While some companies can tap out substantial expansion opportunities, those with a longreinvestment runway can maximize the value of a competitive advantage and reduce the risk that they might fall into the trap of scrambling into value-destructive investments in a futile attempt to reignite growth.
According to Halloway, long reinvestment runways are often mispriced by the market – leaving opportunities for savvy investors able to identify “moated” businesses that still have plenty of room to expand and can do so at high rates of incremental return.
Aristocrat, he notes, currently holds around 27% of new electronic gaming machine shipments in North America – the world’s largest EGM market – up from 23% in 2019 and 13% in 2012.
Those phenomenal share gains, he adds, reflect relentless R&D investment with around 12% of revenue flowing into new games, cabinets and content and representing a much higher rate of spending than peers.
The returns, however, justify the spend with Aristocrat averaged 17% return on invested capital over five years and 24% over the past decade, well above its cost of capital.

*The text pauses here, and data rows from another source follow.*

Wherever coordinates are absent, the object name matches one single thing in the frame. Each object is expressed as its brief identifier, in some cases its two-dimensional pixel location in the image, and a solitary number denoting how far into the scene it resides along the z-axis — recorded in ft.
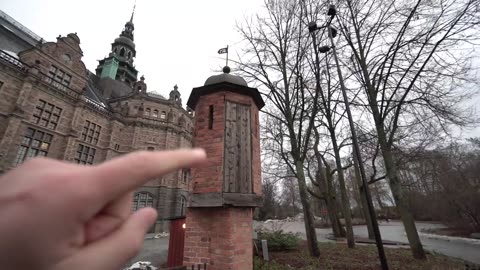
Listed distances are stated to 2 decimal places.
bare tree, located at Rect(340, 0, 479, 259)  26.37
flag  27.48
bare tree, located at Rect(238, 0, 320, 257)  32.68
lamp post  17.33
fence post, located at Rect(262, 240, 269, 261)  28.81
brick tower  18.13
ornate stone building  61.00
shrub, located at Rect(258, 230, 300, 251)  36.29
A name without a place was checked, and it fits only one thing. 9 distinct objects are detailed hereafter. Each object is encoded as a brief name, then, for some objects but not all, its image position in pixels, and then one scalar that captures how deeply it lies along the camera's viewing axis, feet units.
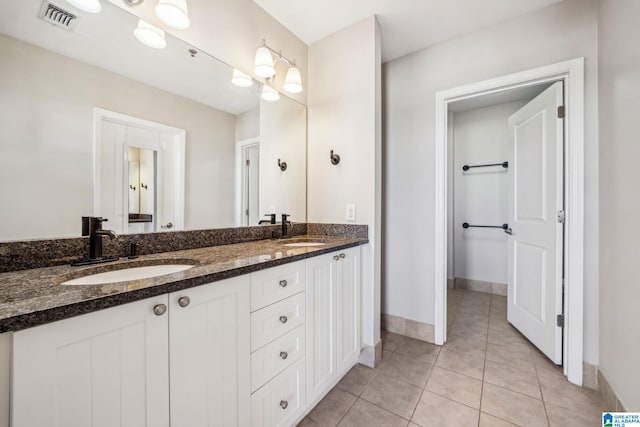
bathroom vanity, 1.85
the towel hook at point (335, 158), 6.52
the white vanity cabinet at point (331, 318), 4.34
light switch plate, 6.30
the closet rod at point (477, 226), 10.74
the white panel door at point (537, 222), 5.73
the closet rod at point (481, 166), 10.44
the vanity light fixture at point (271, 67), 5.55
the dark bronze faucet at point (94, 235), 3.34
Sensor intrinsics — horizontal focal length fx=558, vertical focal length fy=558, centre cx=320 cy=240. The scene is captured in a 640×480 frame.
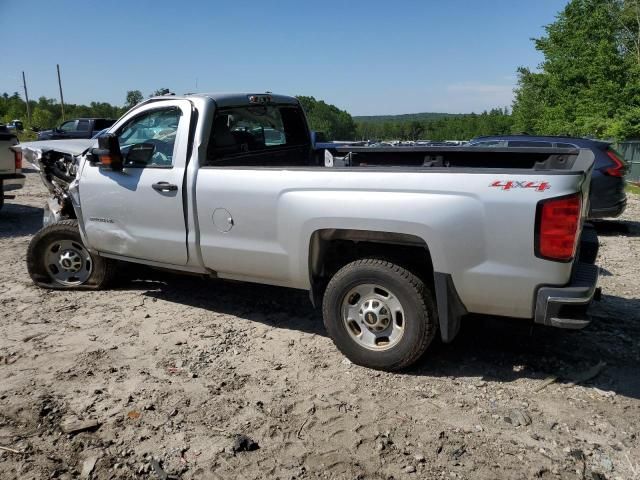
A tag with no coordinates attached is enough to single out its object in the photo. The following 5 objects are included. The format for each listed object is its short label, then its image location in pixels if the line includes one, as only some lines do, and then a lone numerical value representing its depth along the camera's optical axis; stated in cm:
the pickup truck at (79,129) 2450
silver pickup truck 345
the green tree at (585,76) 3033
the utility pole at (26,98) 6197
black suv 888
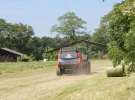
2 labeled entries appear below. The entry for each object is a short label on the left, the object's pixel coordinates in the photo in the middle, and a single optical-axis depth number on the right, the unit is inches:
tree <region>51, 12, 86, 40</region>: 4653.9
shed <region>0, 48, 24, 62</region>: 3343.0
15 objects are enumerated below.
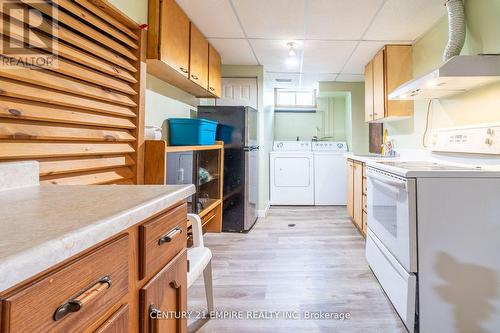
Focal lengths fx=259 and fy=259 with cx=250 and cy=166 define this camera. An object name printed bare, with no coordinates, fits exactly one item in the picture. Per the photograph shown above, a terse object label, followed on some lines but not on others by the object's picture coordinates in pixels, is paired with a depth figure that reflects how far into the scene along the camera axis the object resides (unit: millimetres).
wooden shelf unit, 1566
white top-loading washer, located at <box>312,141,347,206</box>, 4434
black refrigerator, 2984
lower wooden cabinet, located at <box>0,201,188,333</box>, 371
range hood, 1532
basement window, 5117
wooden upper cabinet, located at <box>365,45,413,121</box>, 2705
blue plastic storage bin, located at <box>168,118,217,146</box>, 2127
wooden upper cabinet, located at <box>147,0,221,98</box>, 1720
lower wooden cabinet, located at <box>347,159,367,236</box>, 2754
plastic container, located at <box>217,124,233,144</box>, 2996
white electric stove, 1322
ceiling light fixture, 2762
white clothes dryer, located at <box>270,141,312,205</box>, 4445
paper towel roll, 1657
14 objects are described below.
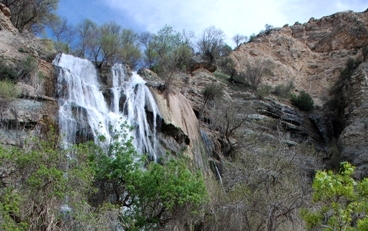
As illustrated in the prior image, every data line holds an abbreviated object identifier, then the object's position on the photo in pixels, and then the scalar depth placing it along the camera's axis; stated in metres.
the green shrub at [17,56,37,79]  21.59
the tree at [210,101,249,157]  27.29
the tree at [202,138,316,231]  15.26
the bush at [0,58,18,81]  21.05
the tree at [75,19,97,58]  33.72
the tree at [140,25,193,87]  32.50
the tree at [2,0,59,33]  30.53
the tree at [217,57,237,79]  44.25
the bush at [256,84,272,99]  36.80
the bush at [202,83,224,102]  32.06
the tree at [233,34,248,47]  57.48
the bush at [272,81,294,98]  40.53
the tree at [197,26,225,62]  40.59
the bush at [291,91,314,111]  37.44
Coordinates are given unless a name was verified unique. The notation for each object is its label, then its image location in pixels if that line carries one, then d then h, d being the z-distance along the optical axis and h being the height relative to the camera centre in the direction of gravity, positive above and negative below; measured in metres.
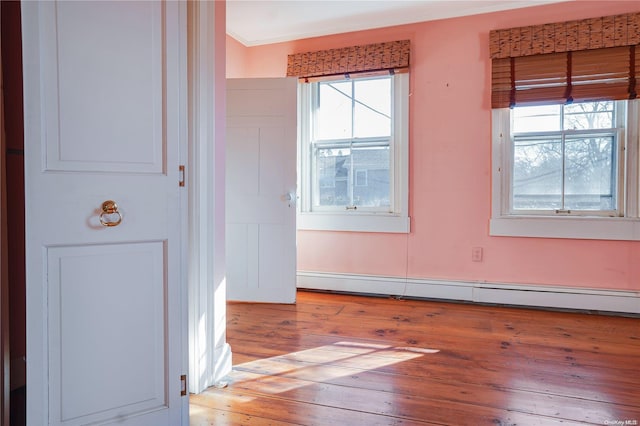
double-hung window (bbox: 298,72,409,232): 3.46 +0.47
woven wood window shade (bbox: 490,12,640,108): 2.84 +1.10
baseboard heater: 2.94 -0.73
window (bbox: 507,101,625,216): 2.98 +0.36
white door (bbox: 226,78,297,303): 3.25 +0.13
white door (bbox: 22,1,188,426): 1.20 -0.02
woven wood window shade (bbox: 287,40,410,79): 3.37 +1.30
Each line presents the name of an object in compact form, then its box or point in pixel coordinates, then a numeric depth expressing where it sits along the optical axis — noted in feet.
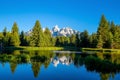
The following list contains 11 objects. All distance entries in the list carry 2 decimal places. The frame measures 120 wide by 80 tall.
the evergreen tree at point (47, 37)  379.14
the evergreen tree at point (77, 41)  428.31
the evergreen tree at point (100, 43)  305.12
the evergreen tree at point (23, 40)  373.61
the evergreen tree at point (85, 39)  381.60
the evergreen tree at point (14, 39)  336.08
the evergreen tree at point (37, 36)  342.23
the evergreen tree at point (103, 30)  317.83
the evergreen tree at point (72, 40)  519.93
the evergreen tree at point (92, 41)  332.47
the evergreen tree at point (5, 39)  342.85
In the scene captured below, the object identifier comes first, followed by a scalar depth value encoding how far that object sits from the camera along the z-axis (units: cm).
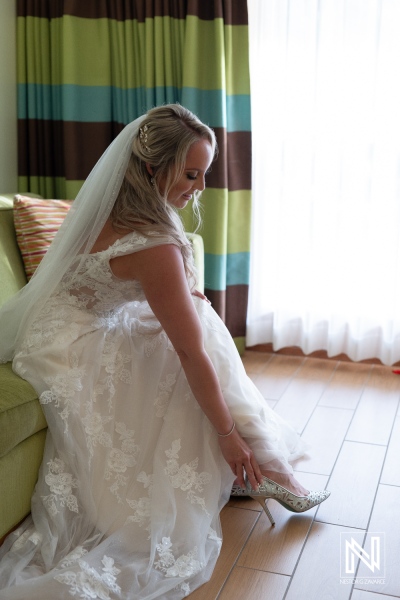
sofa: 182
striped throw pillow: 272
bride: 187
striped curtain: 329
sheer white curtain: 319
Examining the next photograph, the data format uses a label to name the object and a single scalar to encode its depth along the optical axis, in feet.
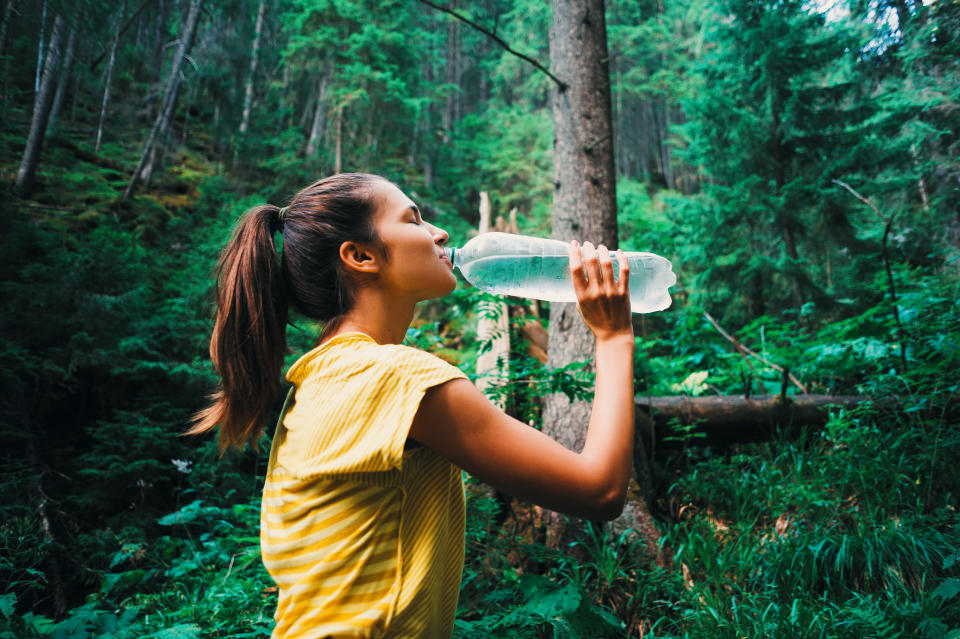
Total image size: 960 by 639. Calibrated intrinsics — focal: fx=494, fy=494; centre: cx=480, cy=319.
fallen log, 14.58
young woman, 3.52
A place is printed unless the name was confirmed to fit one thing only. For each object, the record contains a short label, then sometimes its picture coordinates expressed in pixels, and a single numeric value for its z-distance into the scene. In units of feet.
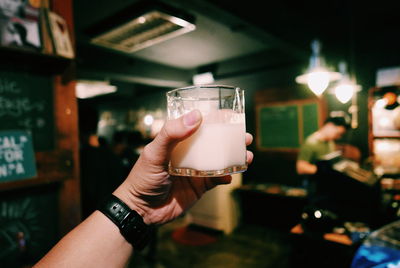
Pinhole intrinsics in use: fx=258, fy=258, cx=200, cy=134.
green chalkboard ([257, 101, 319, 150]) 17.22
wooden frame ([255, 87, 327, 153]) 16.94
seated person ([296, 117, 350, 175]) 12.46
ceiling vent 8.98
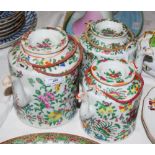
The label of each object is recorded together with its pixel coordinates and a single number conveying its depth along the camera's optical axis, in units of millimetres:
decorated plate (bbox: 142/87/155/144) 901
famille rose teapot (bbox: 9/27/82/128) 836
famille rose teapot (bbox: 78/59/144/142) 825
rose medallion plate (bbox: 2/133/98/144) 885
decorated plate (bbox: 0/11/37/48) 1119
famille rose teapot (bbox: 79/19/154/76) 910
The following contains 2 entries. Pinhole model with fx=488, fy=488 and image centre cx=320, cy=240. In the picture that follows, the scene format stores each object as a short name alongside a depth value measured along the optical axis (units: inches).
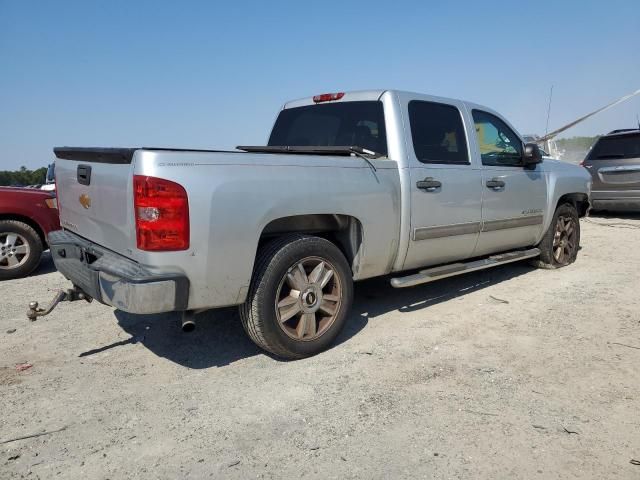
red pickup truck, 227.5
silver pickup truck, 107.7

“Two-thirds of earnings are retained and the reinvestment flywheel should continue to drive market share gains in land-based gaming,” Halloway wrote.
“Online casino is a big potential growth avenue, though it’s too soon to say whether the economics will match land-based gaming. Nonetheless, Aristocrat’s library of proven game concepts, refined over decades on casino floors, should provide an edge over pure-play online operators.
“Today, the market seems caught up on temporary softness in Aristocrat’s gaming operations, undervaluing its long reinvestment runway in land gaming, and the growth option in online casino.”
Morningstar is a pioneer of the “economic moat rating”, which it applies as a way of evaluating how durable and defensible a company’s competitive advantages are. The rating insinuating that – much like a medieval castle – a wide moat makes it harder for competitors to attack or erode its profits.”